- Chicago markets have seen the third day of spread unwinding, which has seen price support in corn with wheat following, but less so in soybeans. US weather is becoming a more important market driver now that S American crop losses are better known and understood. Cash markets, which area key driver of futures prices, are weak nearby on the back of plentiful supplies. New crop prices carry premiums deemed unacceptably high by consumers, who are not being encouraged to place orders or extend cover further forward at tis time, particularly as cover levels are reported to be reasonable.
- The market is not prepared to give up its recent gains lightly, strength in crude oil, which is at rally highs, and concern over a potential US Midwest drought are sufficient to prevent a tumble in prices.

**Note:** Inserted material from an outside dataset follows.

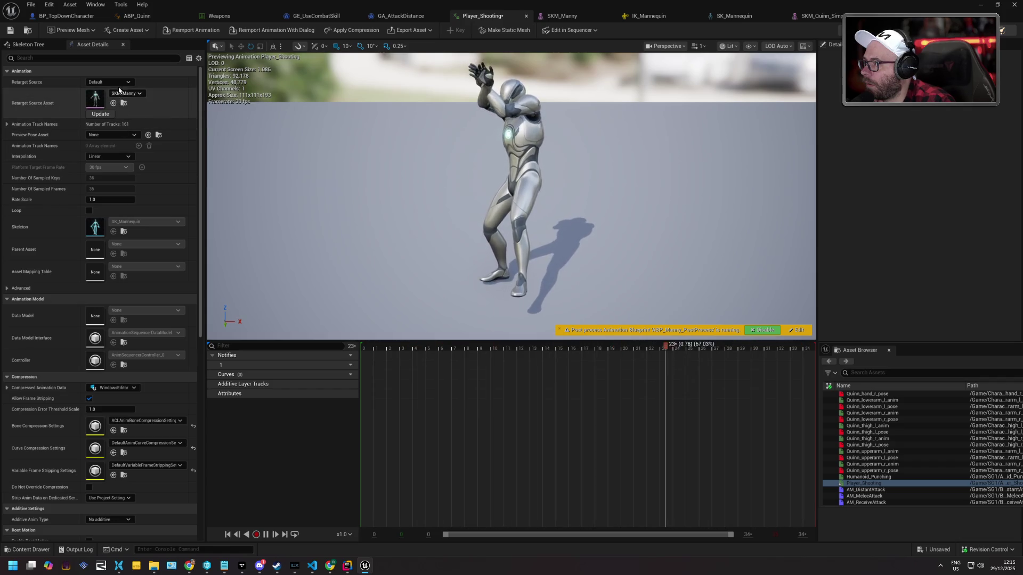
Try SKM_Quinn as the retarget source, revert it to Default, and open the IK_Mannequin rig
click(119, 83)
click(118, 106)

- It is our view that at some time before long, the USDA will have to take into account favourable weather conditions and the good start to the 2016 season in the US as well as EU, Ukraine, China and Canada. Global cash market prices are awaiting the start of the winter wheat harvest. In addition the El Niño Southern Oscillation (ENSO) has moved to neutral and it appears that the jet stream should keep the US well watered through the early season. Upside looks limited to us right now.
- The US crop condition report showed winter wheat to be 62% good/excellent, as anticipated, which is up from 45% last year. Spring wheat is 89% planted, down from 92% last year and just below expectations. Corn is 75% planted, 1% behind expectations, down from 82% last year but above the five year average of 70%. Soybeans are 36% planted, down from last year’s 41% and above the five year average of 32%.